DATA RECORDS:

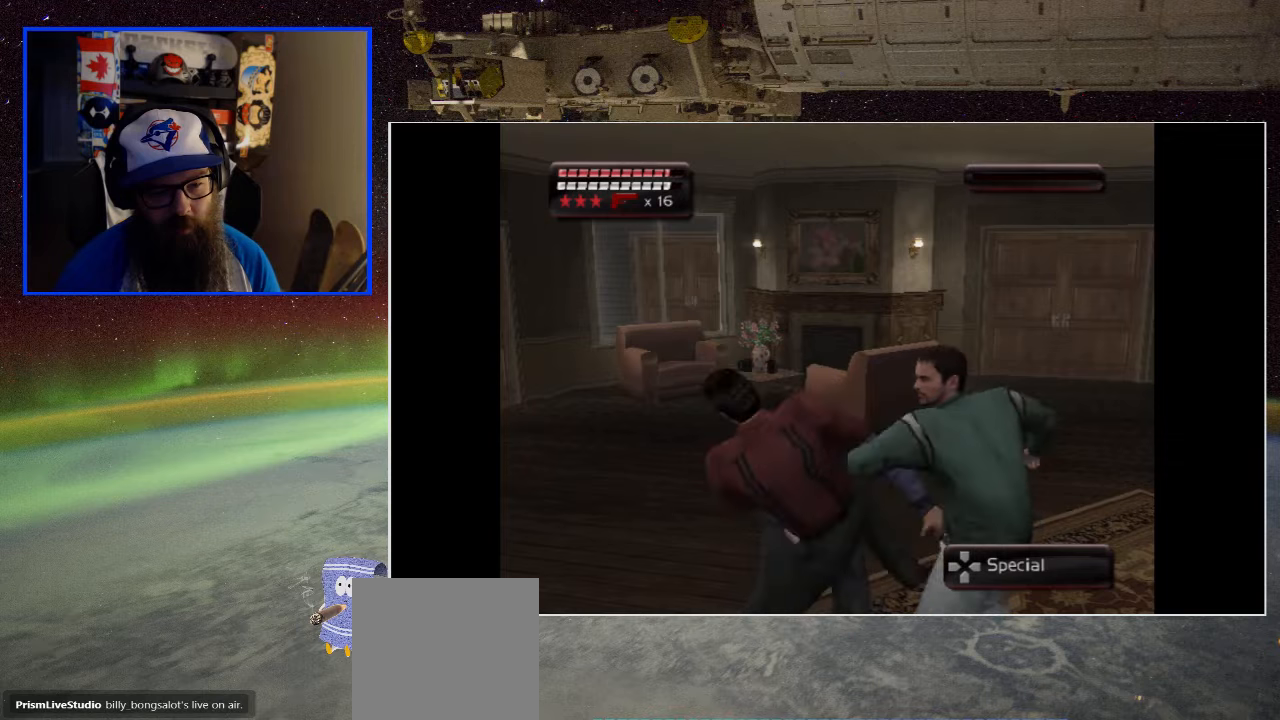
{"buttons": [], "left_stick": "center", "right_stick": "center", "events": [[50, "DPAD_RIGHT", "down"], [84, "X", "up"], [134, "DPAD_RIGHT", "up"], [150, "X", "down"], [234, "DPAD_RIGHT", "down"], [250, "X", "up"], [334, "DPAD_RIGHT", "up"], [334, "X", "down"], [400, "DPAD_RIGHT", "down"], [417, "X", "up"], [500, "DPAD_RIGHT", "up"]]}
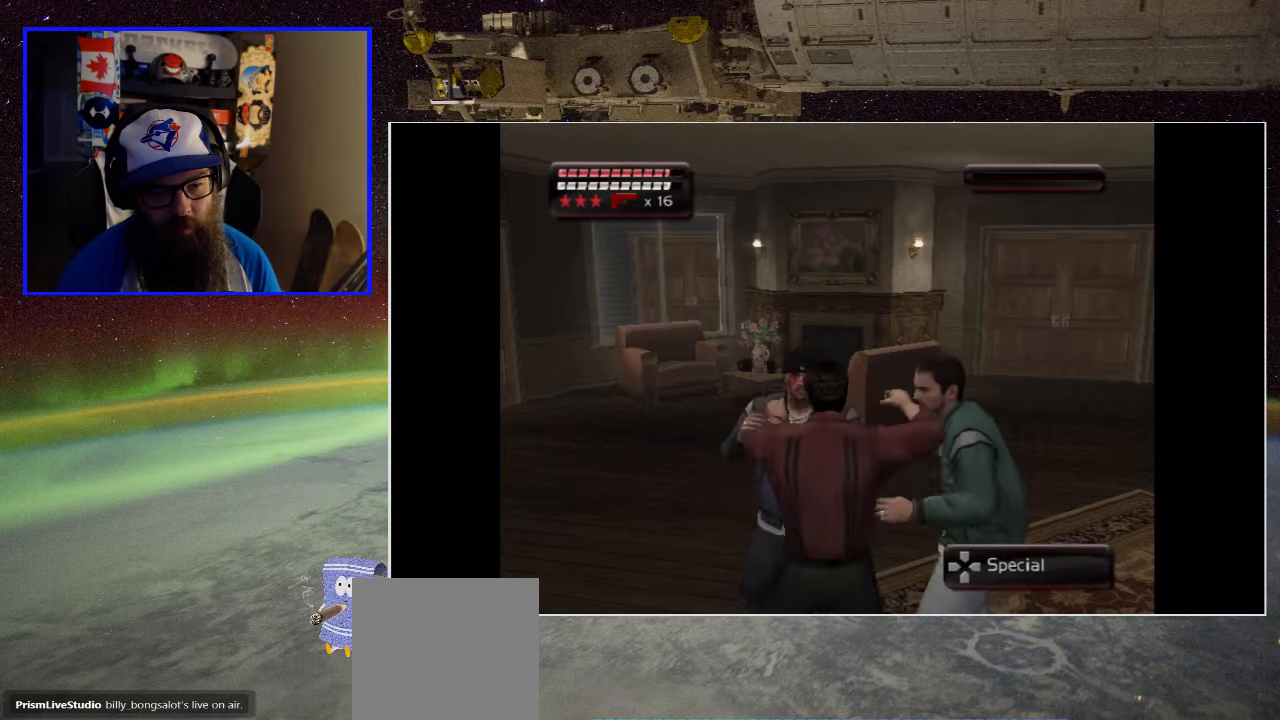
{"buttons": ["DPAD_RIGHT"], "left_stick": "center", "right_stick": "center", "events": [[17, "X", "down"], [67, "DPAD_RIGHT", "down"], [100, "X", "up"], [150, "DPAD_RIGHT", "up"], [184, "X", "down"], [234, "DPAD_RIGHT", "down"], [284, "X", "up"], [317, "DPAD_RIGHT", "up"], [350, "X", "down"], [400, "DPAD_RIGHT", "down"], [467, "X", "up"]]}
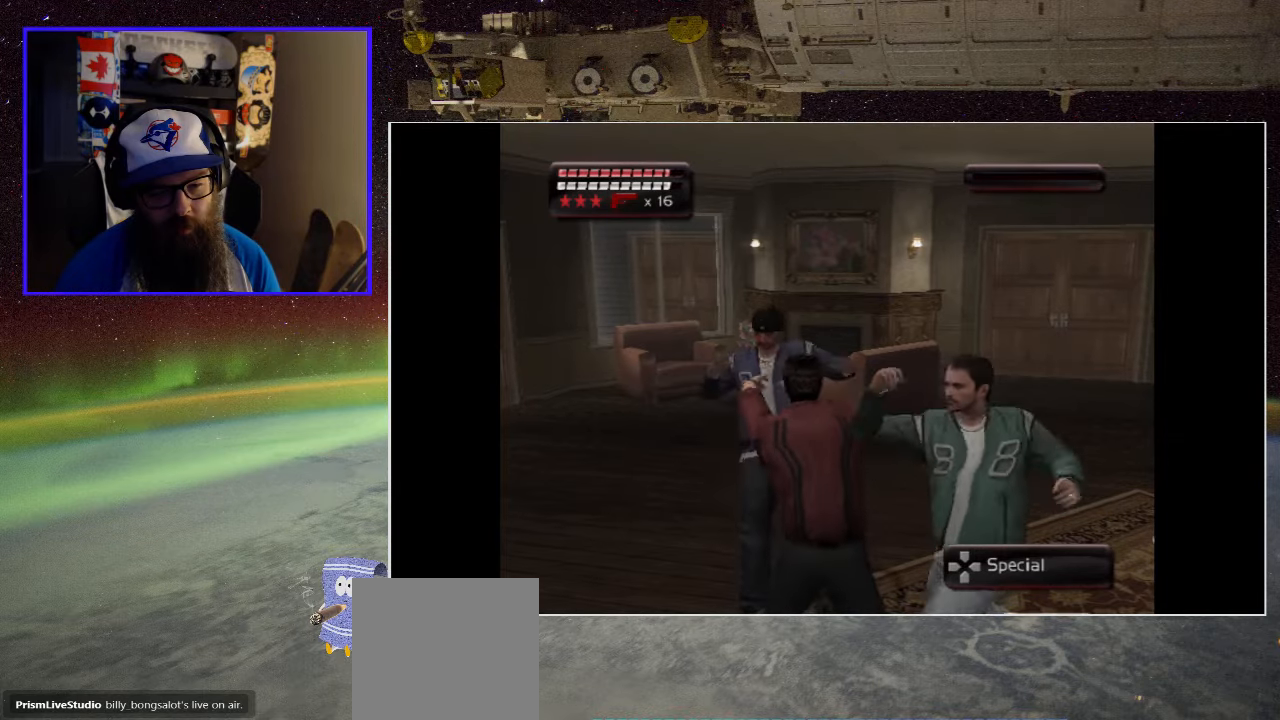
{"buttons": [], "left_stick": "center", "right_stick": "center", "events": [[17, "DPAD_RIGHT", "up"], [34, "X", "down"], [100, "DPAD_RIGHT", "down"], [117, "X", "up"], [167, "DPAD_RIGHT", "up"], [234, "X", "down"], [284, "X", "up"], [417, "DPAD_RIGHT", "down"], [500, "DPAD_RIGHT", "up"]]}
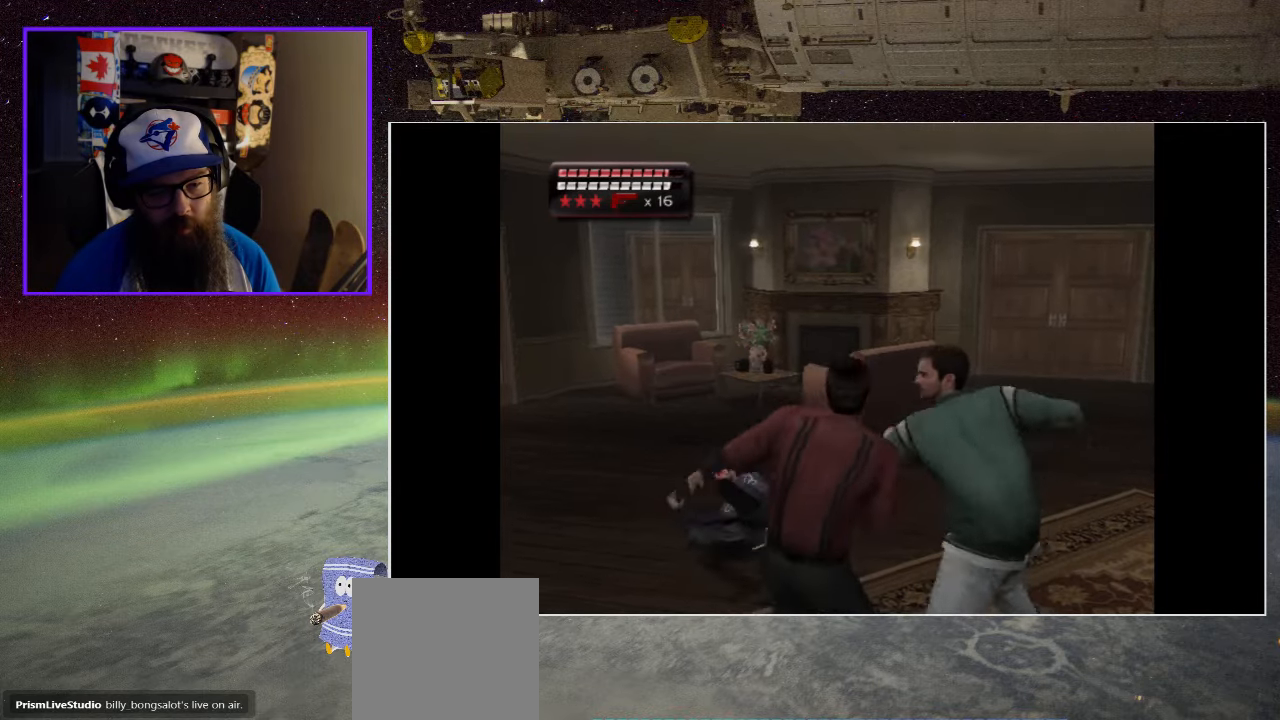
{"buttons": ["A", "X"], "left_stick": "center", "right_stick": "center", "events": [[50, "X", "down"], [134, "left_stick", "up"], [184, "X", "up"], [234, "X", "down"], [234, "left_stick", "up-right"], [350, "X", "up"], [384, "X", "down"], [417, "A", "down"], [467, "left_stick", "center"]]}
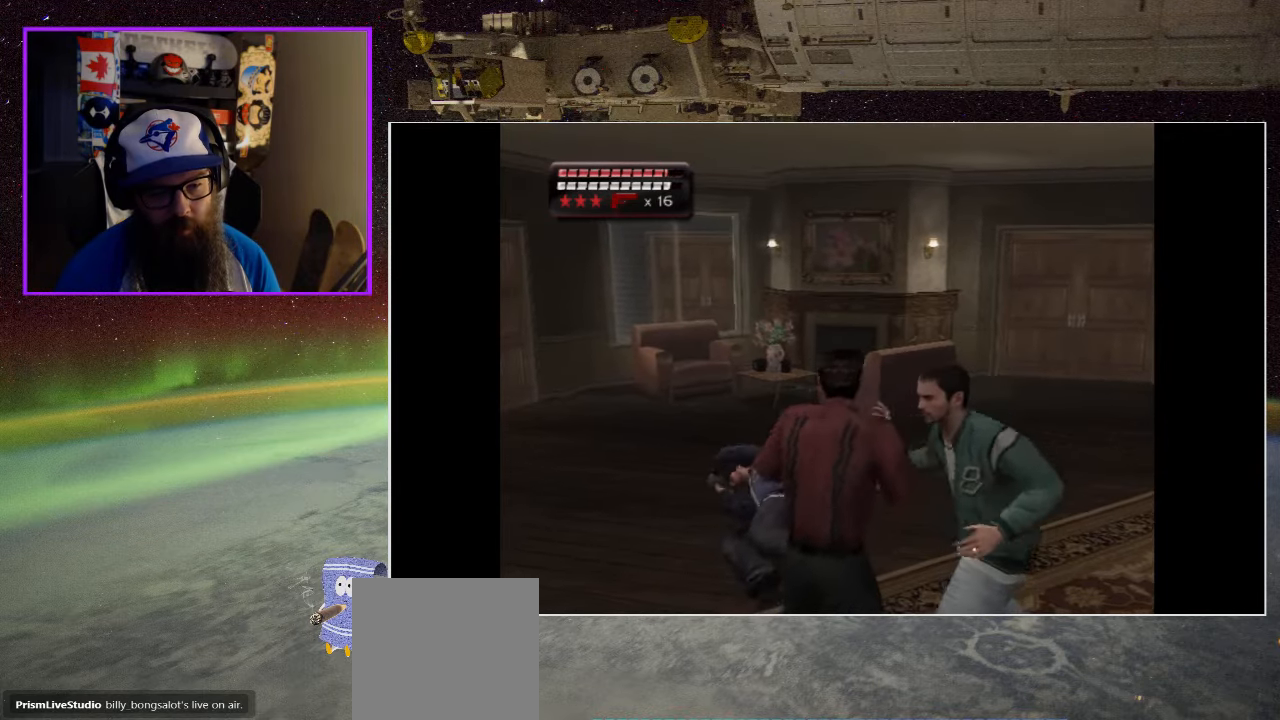
{"buttons": ["A", "X"], "left_stick": "right", "right_stick": "center", "events": [[17, "A", "up"], [17, "X", "up"], [67, "left_stick", "right"], [100, "A", "down"], [100, "X", "down"], [134, "B", "down"], [200, "A", "up"], [200, "B", "up"], [200, "X", "up"], [267, "A", "down"], [267, "X", "down"], [367, "A", "up"], [384, "X", "up"], [434, "X", "down"], [467, "A", "down"]]}
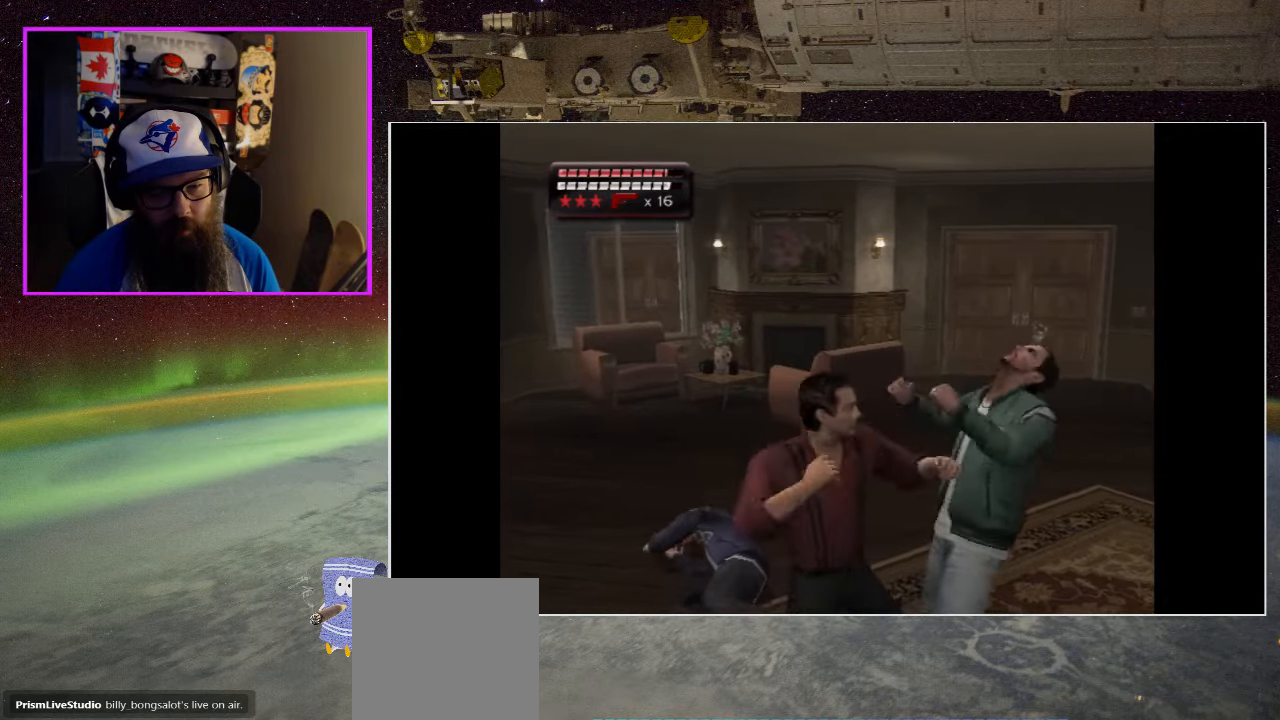
{"buttons": ["X"], "left_stick": "right", "right_stick": "center", "events": [[34, "A", "up"], [50, "X", "up"], [100, "X", "down"], [217, "X", "up"], [284, "X", "down"], [400, "X", "up"], [467, "X", "down"]]}
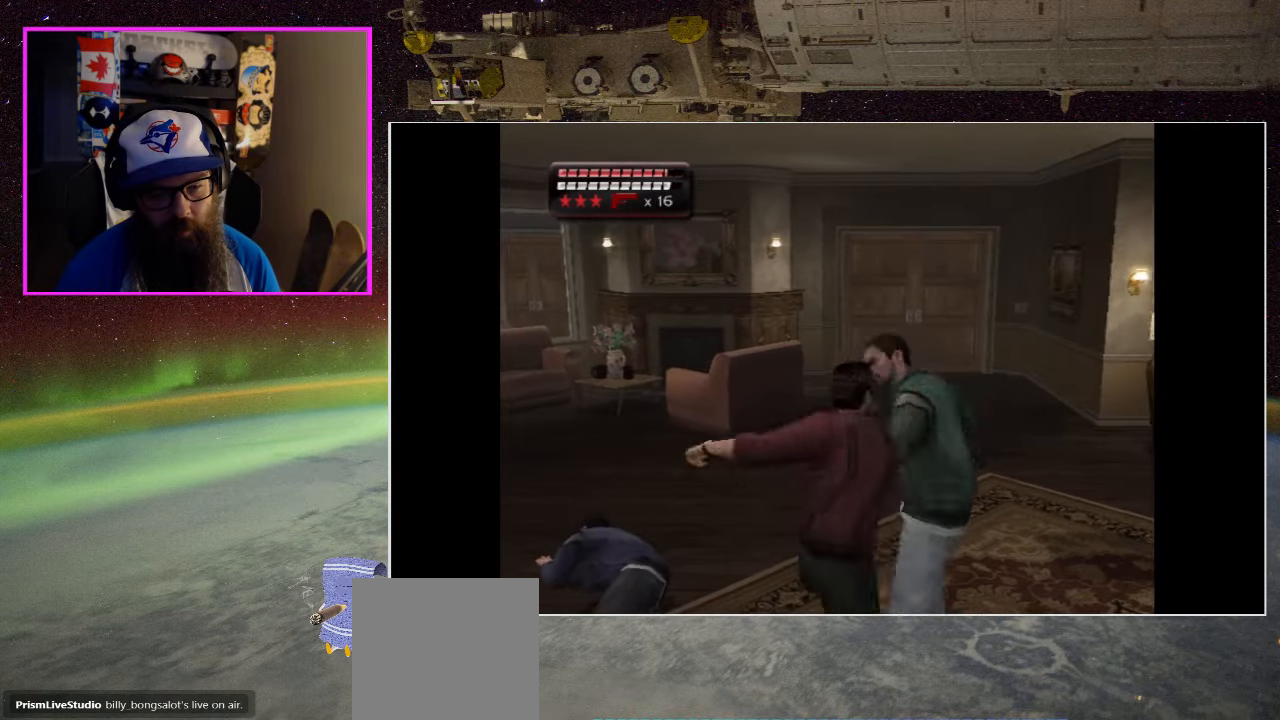
{"buttons": [], "left_stick": "right", "right_stick": "center", "events": [[67, "X", "up"], [134, "X", "down"], [267, "X", "up"], [334, "X", "down"], [467, "X", "up"]]}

WORK REQUIRED:
The entire listing above, word for word and without pictures, is what should be output.

RESPONSE TO THIS TASK:
{"buttons": [], "left_stick": "center", "right_stick": "center", "events": [[50, "DPAD_RIGHT", "down"], [84, "X", "up"], [134, "DPAD_RIGHT", "up"], [150, "X", "down"], [234, "DPAD_RIGHT", "down"], [250, "X", "up"], [334, "DPAD_RIGHT", "up"], [334, "X", "down"], [400, "DPAD_RIGHT", "down"], [417, "X", "up"], [500, "DPAD_RIGHT", "up"]]}
{"buttons": ["DPAD_RIGHT"], "left_stick": "center", "right_stick": "center", "events": [[17, "X", "down"], [67, "DPAD_RIGHT", "down"], [100, "X", "up"], [150, "DPAD_RIGHT", "up"], [184, "X", "down"], [234, "DPAD_RIGHT", "down"], [284, "X", "up"], [317, "DPAD_RIGHT", "up"], [350, "X", "down"], [400, "DPAD_RIGHT", "down"], [467, "X", "up"]]}
{"buttons": [], "left_stick": "center", "right_stick": "center", "events": [[17, "DPAD_RIGHT", "up"], [34, "X", "down"], [100, "DPAD_RIGHT", "down"], [117, "X", "up"], [167, "DPAD_RIGHT", "up"], [234, "X", "down"], [284, "X", "up"], [417, "DPAD_RIGHT", "down"], [500, "DPAD_RIGHT", "up"]]}
{"buttons": ["A", "X"], "left_stick": "center", "right_stick": "center", "events": [[50, "X", "down"], [134, "left_stick", "up"], [184, "X", "up"], [234, "X", "down"], [234, "left_stick", "up-right"], [350, "X", "up"], [384, "X", "down"], [417, "A", "down"], [467, "left_stick", "center"]]}
{"buttons": ["A", "X"], "left_stick": "right", "right_stick": "center", "events": [[17, "A", "up"], [17, "X", "up"], [67, "left_stick", "right"], [100, "A", "down"], [100, "X", "down"], [134, "B", "down"], [200, "A", "up"], [200, "B", "up"], [200, "X", "up"], [267, "A", "down"], [267, "X", "down"], [367, "A", "up"], [384, "X", "up"], [434, "X", "down"], [467, "A", "down"]]}
{"buttons": ["X"], "left_stick": "right", "right_stick": "center", "events": [[34, "A", "up"], [50, "X", "up"], [100, "X", "down"], [217, "X", "up"], [284, "X", "down"], [400, "X", "up"], [467, "X", "down"]]}
{"buttons": [], "left_stick": "right", "right_stick": "center", "events": [[67, "X", "up"], [134, "X", "down"], [267, "X", "up"], [334, "X", "down"], [467, "X", "up"]]}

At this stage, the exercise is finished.